● WHAT IS EXPECTED: Copy out the listing exactly.

● WORKING DATA:
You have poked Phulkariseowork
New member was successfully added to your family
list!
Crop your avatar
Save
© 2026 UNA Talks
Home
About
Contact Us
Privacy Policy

● RESPONSE AREA:
You have poked Phulkariseowork
New member was successfully added to your family
list!
Crop your avatar
Save
© 2026 UNA Talks
Home
About
Contact Us
Privacy Policy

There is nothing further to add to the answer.